Les régimes de retraite publics se sont engagés dans l’investissement social depuis les années 1970 lorsque plusieurs États ont exclu les actions liées au tabac, à l’alcool et aux jeux d’argent. Plus récemment, les régimes eux-mêmes ont adopté une « nouvelle » forme d’investissement intégrant des facteurs ESG. Les fonds de pension publics représentent une part substantielle des actifs institutionnels auxquels sont appliqués des critères ESG. Ils les ont appliqués à au moins 3 000 milliards de dollars d’actifs, soit plus de la moitié des actifs des fonds de pension publics.
- L’investissement ESG affecte-t-il les rendements ?
Absolument. Notre étude montre que ces fonds ont sous-performé par rapport aux autres classes d’actifs. Ceci semble contredire l’affirmation selon laquelle le fait de se concentrer sur les facteurs socialement responsables produit des rendements plus élevés.
- Avant le véto du président Biden, le Sénat américain a bloqué une loi permettant aux gestionnaires des fonds de pension d’inclure l’ESG dans leur stratégie ; plusieurs États leur ont aussi interdit de le faire. Ces critères ont-ils leur place dans les fonds de retraite ?

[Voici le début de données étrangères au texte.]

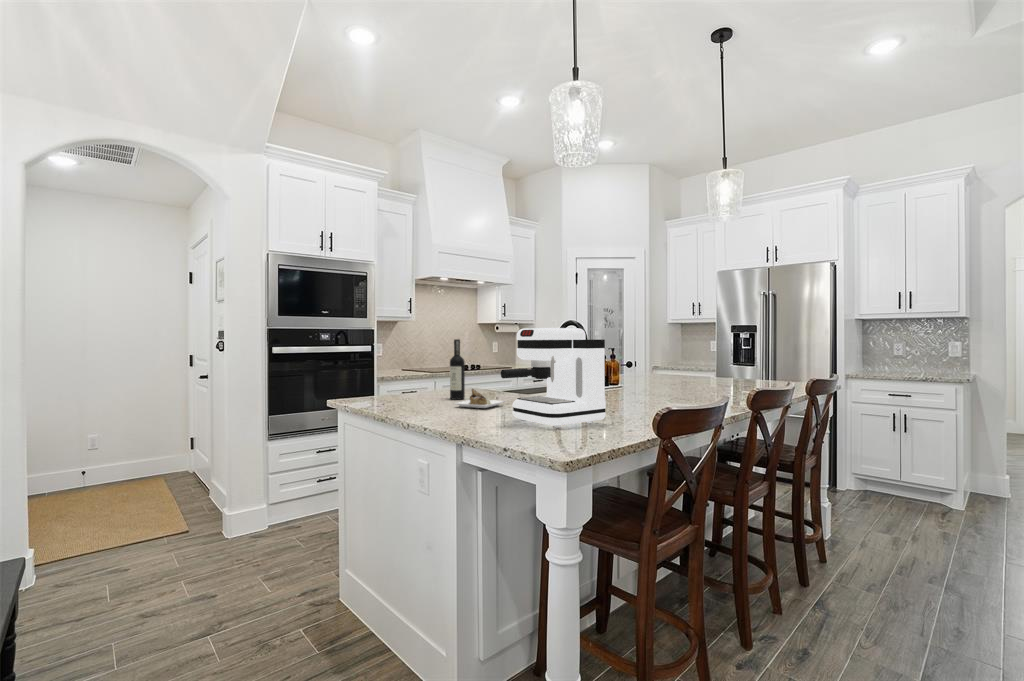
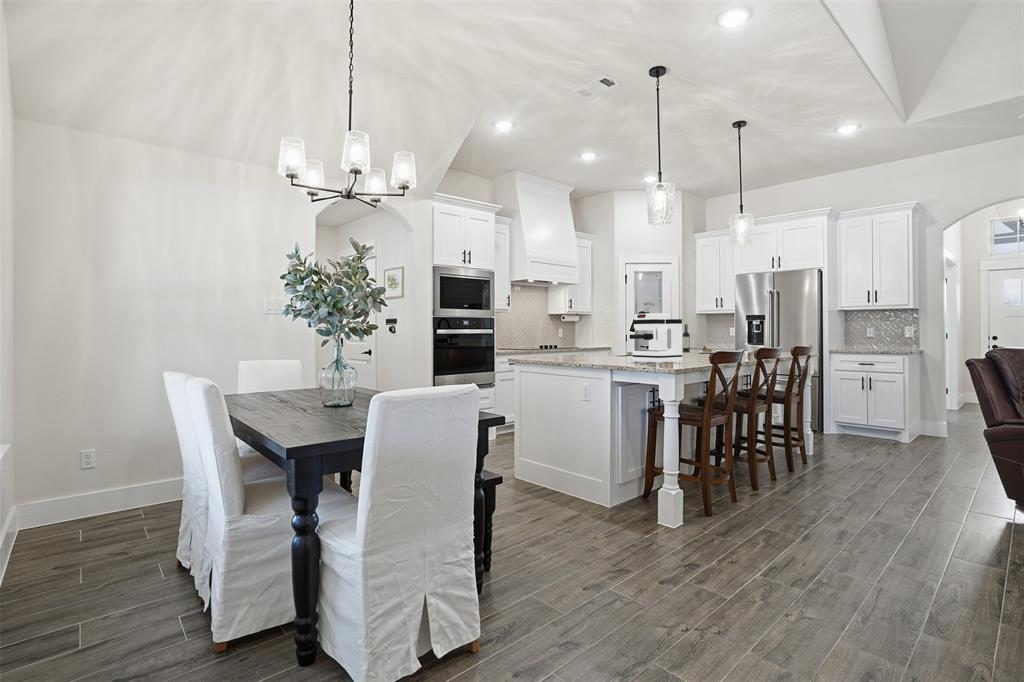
wine bottle: present [450,339,505,408] -> present [683,324,716,353]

Non. Les données disponibles suggèrent que l’investissement social produit des rendements plus faibles et qu’il n’est pas efficace pour atteindre les objectifs sociaux poursuivis. La ville de New York vient d’annoncer qu’elle n’investira plus les fonds de pension de ses employés dans les combustibles fossiles... mais désinvestir des produits pétroliers ne produit pas de rendement.